Luciano Hang denuncia grafite em viaduto que ele ajudou a ‘limpar’ em Goiânia; vídeo

Empresário defendeu leis e consequências mais duras para esse tipo de crime

Luciano Hang denuncia grafiteiro por vandalismo em viaduto em Goiânia; artista alega expressão cultural
Luciano Hang denuncia grafiteiro por vandalismo em viaduto em Goiânia; artista alega expressão cultural

Luciano Hang, dono da Havan, disse, nesta semana, que tomou medidas legais contra o artista conhecido como Smith Art Tattoo por ele grafitar o viaduto Iris Rezende Machado em Goiânia. Em 30 de janeiro deste ano, o empresário participou de uma ação de pintura da estrutura, que fica em frente à loja dele inaugurada na capital, ao lado do prefeito Sandro Mabel (União Brasil). A iniciativa teve, justamente, o intuito de remover pichações.

Em vídeo publicado em suas redes sociais na terça-feira (10), Hang afirmou que “um indivíduo que se identifica como Smith Art Tattoo pichou o viaduto que tínhamos acabado de pintar lá, em Goiânia, junto com um menor de idade. Ele gravou tudo e ainda teve a coragem de postar no próprio canal do YouTube. É importante lembrar que isso é crime no Brasil”.

Ainda na gravação, o empresário defendeu leis e consequências mais duras para esse tipo de crime. “Inclusive, prisão”, disse. “Não podemos normalizar o vandalismo que suja as nossas cidades e desrespeita os espaços públicos e privados.” Segundo ele, o local já foi novamente pintado e medidas legais foram tomadas. “Agora, espero que a Justiça faça alguma coisa.”

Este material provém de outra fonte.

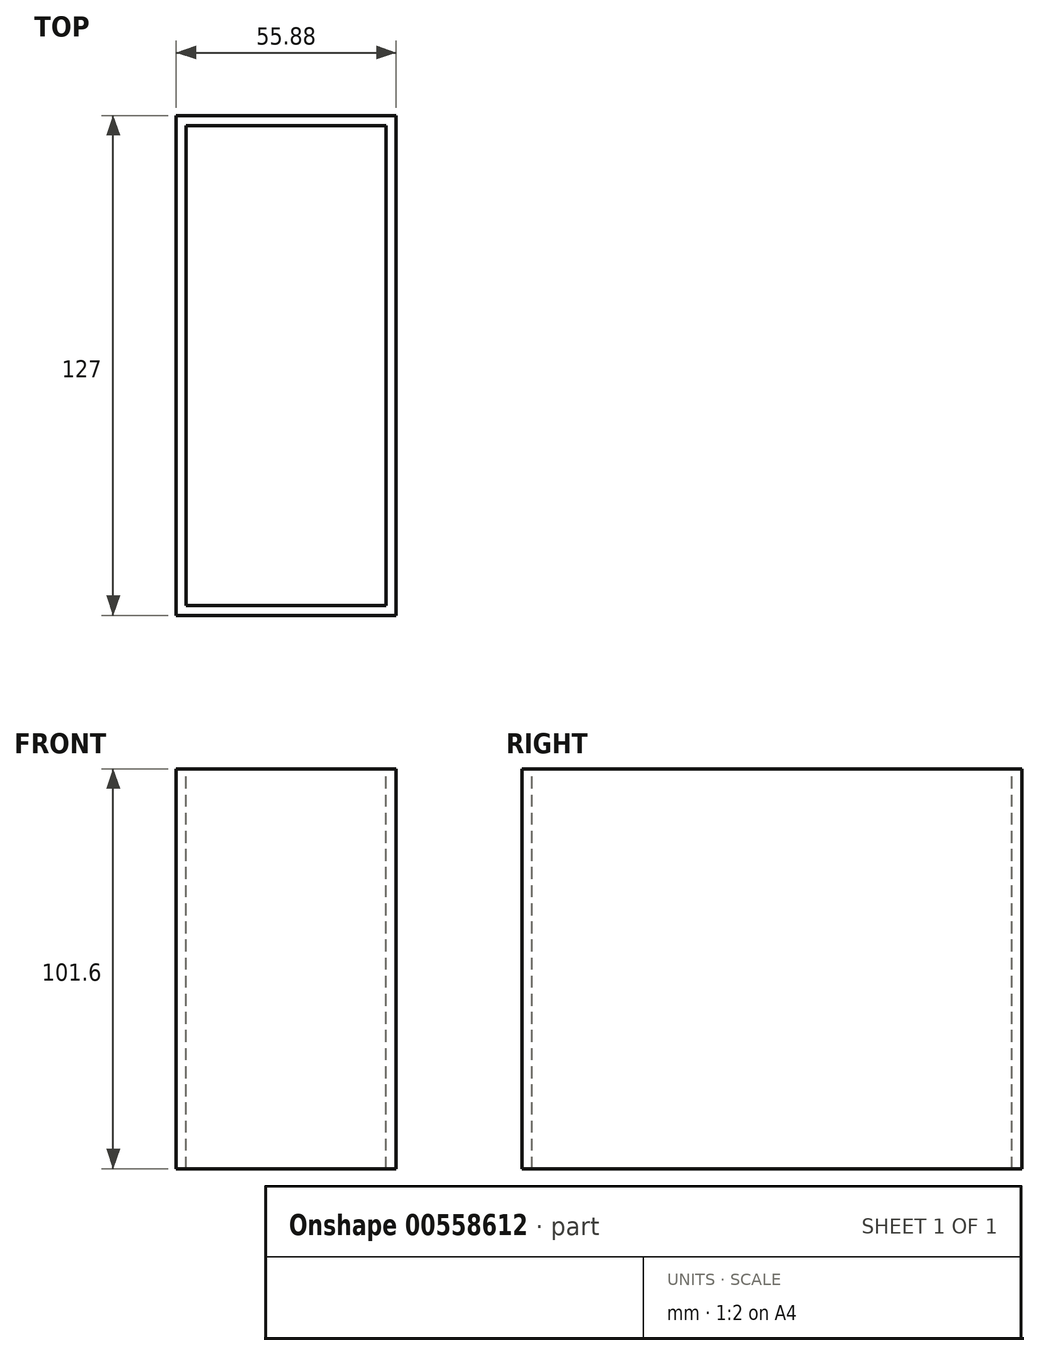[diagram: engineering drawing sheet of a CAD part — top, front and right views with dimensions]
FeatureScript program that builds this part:
annotation { "Feature Type Name" : "Feature", "Feature Type Description" : "" }
export const myFeature = defineFeature(function(context is Context, id is Id, definition is map)
    precondition{}
    {
        {
            var Q0;
            Q0=qCreatedBy(makeId("Front.planeOp"),FACE);
            var sketch = newSketch(context, id + "F0", { "sketchPlane" : qUnion([Q0])});
            skLineSegment(sketch, "E0.bottom", {"start": v(0, 0) * mm, "end": v(-55.88, 0) * mm});
            skLineSegment(sketch, "E0.top", {"start": v(0, 101.6) * mm, "end": v(-55.88, 101.6) * mm});
            skLineSegment(sketch, "E0.left", {"start": v(0, 0) * mm, "end": v(0, 101.6) * mm});
            skLineSegment(sketch, "E0.right", {"start": v(-55.88, 0) * mm, "end": v(-55.88, 101.6) * mm});
            skSolve(sketch);
        }
        {
            var Q0;
            Q0=makeQuery(id+"F0.imprint","IMPRINT",FACE,{"disambiguationData":[TD([[makeQuery(id+"F0.imprint","IMPRINT",EDGE,{"derivedFrom":sQuery(id+"F0.wireOp",EDGE,"E0.bottom")}),-1.0]])]});
            extrude(context, id + "F1", {"entities" : qUnion([Q0]), "depth" : 127 * mm, "offsetDistance" : 25.4 * mm});
        }
        {
            var Q0;
            Q0=makeQuery(id+"F1.opExtrude","SWEPT_FACE",FACE,{"disambiguationData":[OSD([sQuery(id+"F0.wireOp",EDGE,"E0.top")])]});
            var Q1;
            Q1=makeQuery(id+"F1.opExtrude","SWEPT_FACE",FACE,{"disambiguationData":[OSD([sQuery(id+"F0.wireOp",EDGE,"E0.bottom")])]});
            shell(context, id + "F2", {"entities" : qUnion([Q0, Q1]), "thickness" : 2.54 * mm});
        }
    });
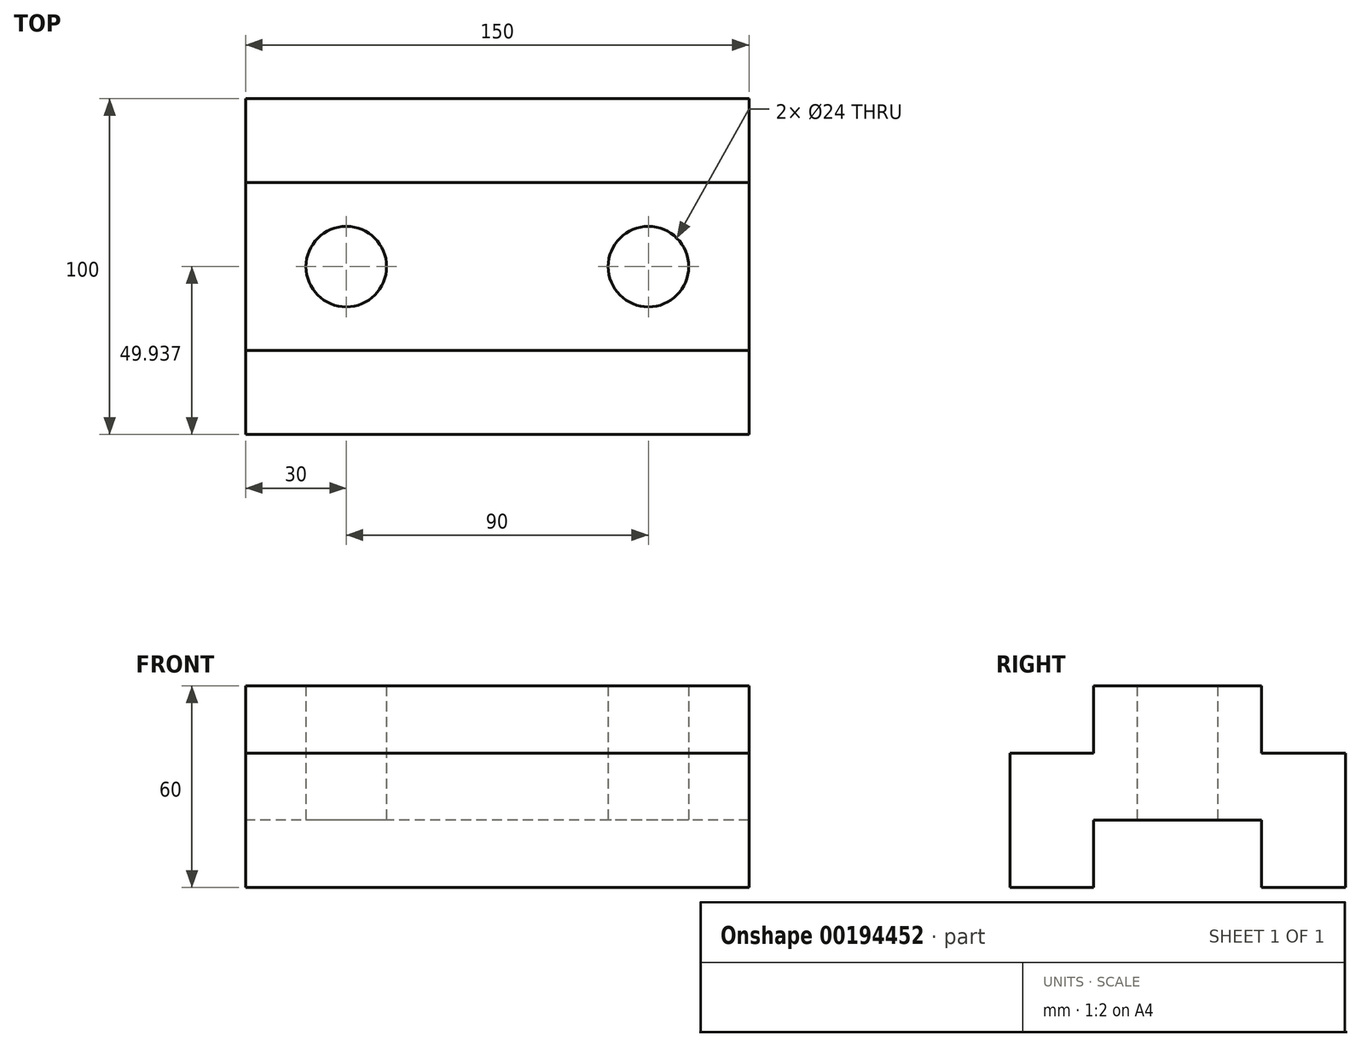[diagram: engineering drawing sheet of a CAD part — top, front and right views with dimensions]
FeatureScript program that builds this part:
annotation { "Feature Type Name" : "Feature", "Feature Type Description" : "" }
export const myFeature = defineFeature(function(context is Context, id is Id, definition is map)
    precondition{}
    {
        {
            var Q0;
            Q0=qCreatedBy(makeId("Right.planeOp"),FACE);
            var sketch = newSketch(context, id + "F0", { "sketchPlane" : qUnion([Q0])});
            skLineSegment(sketch, "E0", {"start": v(0, 0) * mm, "end": v(0, 40) * mm});
            skLineSegment(sketch, "E1", {"start": v(0, 40) * mm, "end": v(25, 40) * mm});
            skLineSegment(sketch, "E2", {"start": v(25, 40) * mm, "end": v(25, 60) * mm});
            skLineSegment(sketch, "E3", {"start": v(25, 60) * mm, "end": v(75, 60) * mm});
            skLineSegment(sketch, "E4", {"start": v(75, 60) * mm, "end": v(75, 40) * mm});
            skLineSegment(sketch, "E5", {"start": v(75, 40) * mm, "end": v(100, 40) * mm});
            skLineSegment(sketch, "E6", {"start": v(25, 20) * mm, "end": v(25, 0) * mm});
            skLineSegment(sketch, "E7", {"start": v(25, 0) * mm, "end": v(0, 0) * mm});
            skLineSegment(sketch, "E8", {"start": v(25, 20) * mm, "end": v(75, 20) * mm});
            skLineSegment(sketch, "E9", {"start": v(75, 20) * mm, "end": v(75, 0) * mm});
            skLineSegment(sketch, "E10", {"start": v(75, 0) * mm, "end": v(100, 0) * mm});
            skLineSegment(sketch, "E11", {"start": v(100, 40) * mm, "end": v(100, 0) * mm});
            skSolve(sketch);
        }
        {
            var Q0;
            Q0 = qSketchRegion(id + "F0", true);
            extrude(context, id + "F1", {"entities" : qUnion([Q0]), "depth" : 150 * mm});
        }
        {
            var Q0;
            Q0=qCreatedBy(makeId("Top.planeOp"),FACE);
            var sketch = newSketch(context, id + "F2", { "sketchPlane" : qUnion([Q0])});
            skCircle(sketch, "E12", {"center": v(30, 49.94) * mm, "radius": 12 * mm});
            skCircle(sketch, "E13", {"center": v(120, 49.94) * mm, "radius": 12 * mm});
            skSolve(sketch);
        }
        {
            var Q0;
            Q0 = qSketchRegion(id + "F2", true);
            extrude(context, id + "F3", {"entities" : qUnion([Q0]), "operationType" : NewBodyOperationType.REMOVE, "endBound" : BoundingType.THROUGH_ALL, "depth" : 25 * mm});
        }
    });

Luciano Hang ao lado de Mabel em visita a Goiânia (Foto: Divulgação)

Outro lado

No Instagram, o artista publicou um vídeo para defender a prática do grafite. Ele argumentou que a ação não configura vandalismo, mas uma manifestação artística legítima que oferece visibilidade e oportunidades sociais para jovens da periferia. “Apagar arte é apagar cultura. E apagar cultura é um desrespeito ao povo”, afirmou.

Ainda segundo ele, existem estudos que comprovam que o grafite ajuda a afastar os jovens da criminalidade. “Mas essa ajuda vem dos próprios artistas, pois o governo não tem pauta de incentivo socioeducativo.” O artista reforçou que “o grafite é indomável” e “vocês nunca vão conseguir reprimir o movimento artístico”.

“Estamos no ano de eleição e o grafite é o alvo da vez. Até porque, tem quem ame e quem odeie. Afinal, quem define o que é arte? Para alguns, a alma da cidade; para outros, um ótimo alvo eleitoral”, declarou. O Mais Goiás procurou Smith para comentar a situação e aguarda retorno.